After fixing my problem of shape of input I ran my program, the problem is that the total loss printed by the program is way too high (if I compare it for example to the one from the quickstart tutorial).

My goal is to predict the congestion of future entry by using past data (I have more than 10M of entry with the score tagged on) so I shouldn't have problem with training.

Here is my code:

import numpy as np
import tflearn

# Load CSV file, indicate that the first column represents labels
from tflearn.data_utils import load_csv
data, labels = load_csv('nowcastScaled.csv', has_header=True, n_classes=2)

# Preprocessing function
def preprocess(data):
    return np.array(data, dtype=np.float32)

# Preprocess data
data = preprocess(data)

# Build neural network
net = tflearn.input_data(shape=[None, 2])
net = tflearn.fully_connected(net, 32)
net = tflearn.fully_connected(net, 32)
net = tflearn.fully_connected(net, 2, activation='linear')
data = np.reshape(data, (-1, 2))
labels = np.reshape(labels, (-1, 2))
net = tflearn.regression(net, optimizer='adam', learning_rate=0.001,
                         loss='categorical_crossentropy')

# Define model
model = tflearn.DNN(net)
# Start training (apply gradient descent algorithm)
model.fit(data, labels, n_epoch=15, batch_size=16, show_metric=True)

# Training
model.save('test_Model')
model.load('test_Model')
score = model.evaluate(data, labels, batch_size=16)

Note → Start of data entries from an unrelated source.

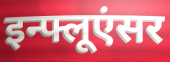
इन्फ्लूएंसर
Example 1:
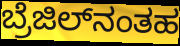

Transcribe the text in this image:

ಬ್ರೆಜಿಲ್‌ನಂತಹ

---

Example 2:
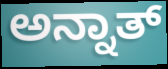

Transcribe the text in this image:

ಅನ್ನಾತ್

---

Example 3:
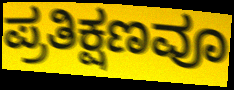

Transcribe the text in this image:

ಪ್ರತಿಕ್ಷಣವೂ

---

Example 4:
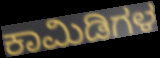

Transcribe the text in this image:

ಕಾಮಿಡಿಗಳ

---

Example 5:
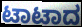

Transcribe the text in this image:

ಟಾಟಾದ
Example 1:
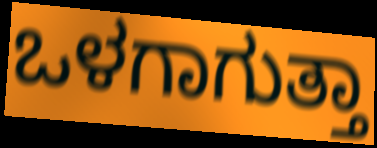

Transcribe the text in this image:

ಒಳಗಾಗುತ್ತಾ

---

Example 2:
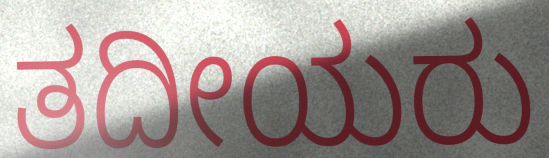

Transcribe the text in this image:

ತದೀಯರು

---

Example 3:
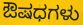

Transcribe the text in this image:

ಔಷಧಗಳು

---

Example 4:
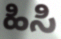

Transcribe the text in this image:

ಹಿಸಿ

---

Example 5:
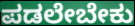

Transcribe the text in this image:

ಪಡಲೇಬೇಕು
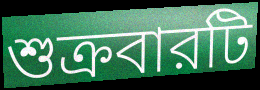
শুক্রবারটি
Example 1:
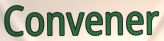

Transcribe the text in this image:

Convener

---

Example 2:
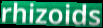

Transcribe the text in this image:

rhizoids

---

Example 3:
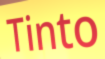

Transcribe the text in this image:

Tinto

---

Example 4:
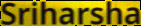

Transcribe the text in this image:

Sriharsha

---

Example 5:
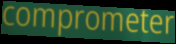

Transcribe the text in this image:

comprometer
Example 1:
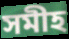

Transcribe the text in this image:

সমীহ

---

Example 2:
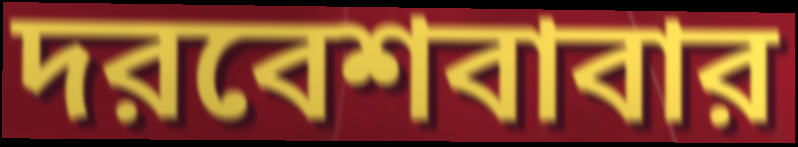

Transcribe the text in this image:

দরবেশবাবার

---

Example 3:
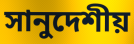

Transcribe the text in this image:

সানুদেশীয়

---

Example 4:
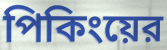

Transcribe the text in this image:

পিকিংয়ের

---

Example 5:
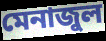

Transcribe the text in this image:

মেনাজুল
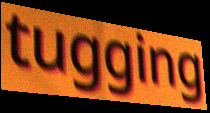
tugging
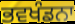
ਭਵਖੰਡਨਾ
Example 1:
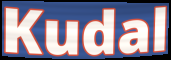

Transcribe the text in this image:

Kudal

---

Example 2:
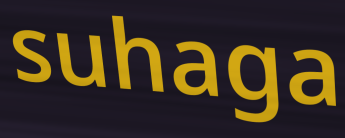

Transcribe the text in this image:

suhaga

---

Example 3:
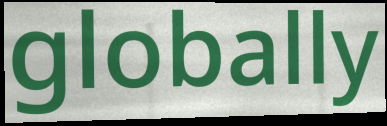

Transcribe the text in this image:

globally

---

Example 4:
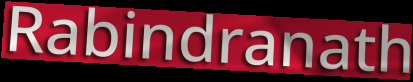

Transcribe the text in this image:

Rabindranath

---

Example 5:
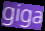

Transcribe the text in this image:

giga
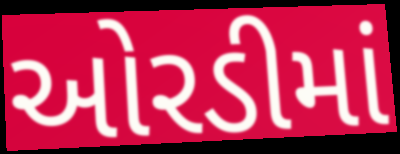
ઓરડીમાં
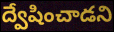
ద్వేషించాడని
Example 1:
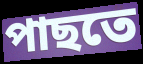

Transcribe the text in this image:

পাছতে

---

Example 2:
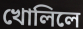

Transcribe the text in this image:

খোলিলে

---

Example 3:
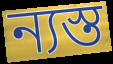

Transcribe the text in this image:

ন্যস্ত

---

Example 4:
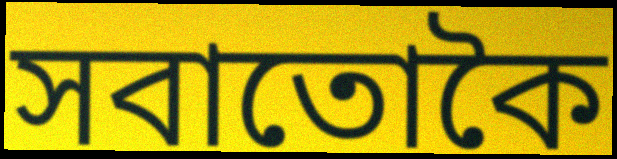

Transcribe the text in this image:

সবাতোকৈ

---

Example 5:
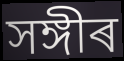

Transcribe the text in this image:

সঙ্গীৰ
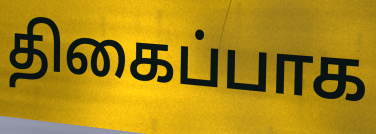
திகைப்பாக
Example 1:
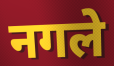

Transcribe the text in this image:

नगले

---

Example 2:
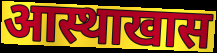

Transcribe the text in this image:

आस्थाखास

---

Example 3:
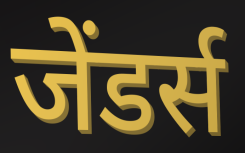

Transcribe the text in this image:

जेंडर्स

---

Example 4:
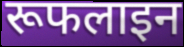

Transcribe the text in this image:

रूफलाइन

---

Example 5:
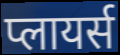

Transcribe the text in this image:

प्लायर्स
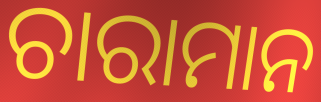
ଚାରାମାନ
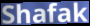
Shafak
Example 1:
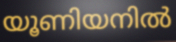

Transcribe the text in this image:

യൂണിയനിൽ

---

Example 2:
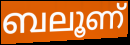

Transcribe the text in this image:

ബലൂണ്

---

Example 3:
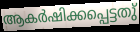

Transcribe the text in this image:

ആകർഷിക്കപ്പെട്ടതു്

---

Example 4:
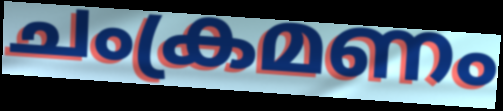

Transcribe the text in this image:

ചംക്രമണം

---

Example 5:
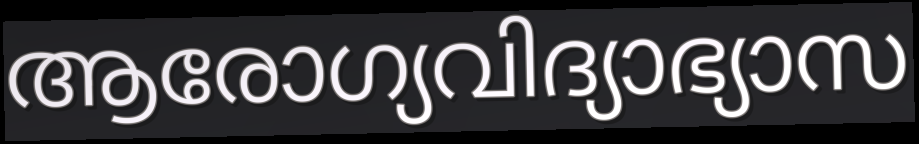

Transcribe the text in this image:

ആരോഗ്യവിദ്യാഭ്യാസ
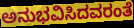
ಅನುಭವಿಸಿದವರಂತೆ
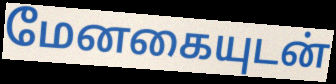
மேனகையுடன்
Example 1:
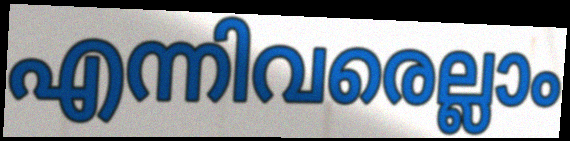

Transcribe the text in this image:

എന്നിവരെല്ലാം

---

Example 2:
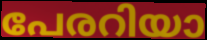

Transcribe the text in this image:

പേരറിയാ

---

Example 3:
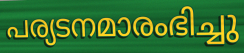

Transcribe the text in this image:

പര്യടനമാരംഭിച്ചു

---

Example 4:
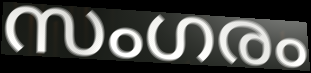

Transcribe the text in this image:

സംഗരം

My excel file have this kind of look (2 column, 100 000 lignes)

calculed_at , congestion
1 , 56
2 , 21

This is what the results look like (15 epoch):

Training samples: 50000
Validation samples: 0
....
--
Training Step: 40625  | total loss: 15.27961 | time: 17.659s
| Adam | epoch: 013 | loss: 15.27961 - acc: 0.7070 -- iter: 50000/50000
--
Training Step: 43750  | total loss: 15.66268 | time: 17.549s
| Adam | epoch: 014 | loss: 15.66268 - acc: 0.7247 -- iter: 50000/50000
--
Training Step: 46875  | total loss: 15.94696 | time: 18.037s
| Adam | epoch: 015 | loss: 15.94696 - acc: 0.7581 -- iter: 50000/50000
--

Have you an idea about what could cause such high loss? It seem strange since the accuracy printed doesn't seem too bad. Thank you for your help.

Edit: It seemed to be a good moment when I took theses values since when I tried just now I had total loss exceeding 280 (and an accuracy below 0,3 or barely above).


Solution

  • For time series, you construct the input/output samples by considering frames of time window. In each window if the samples are {0, 1, ...N} select the first N-1 samples as input and the last sample as output. Then you can do regression to do time prediction.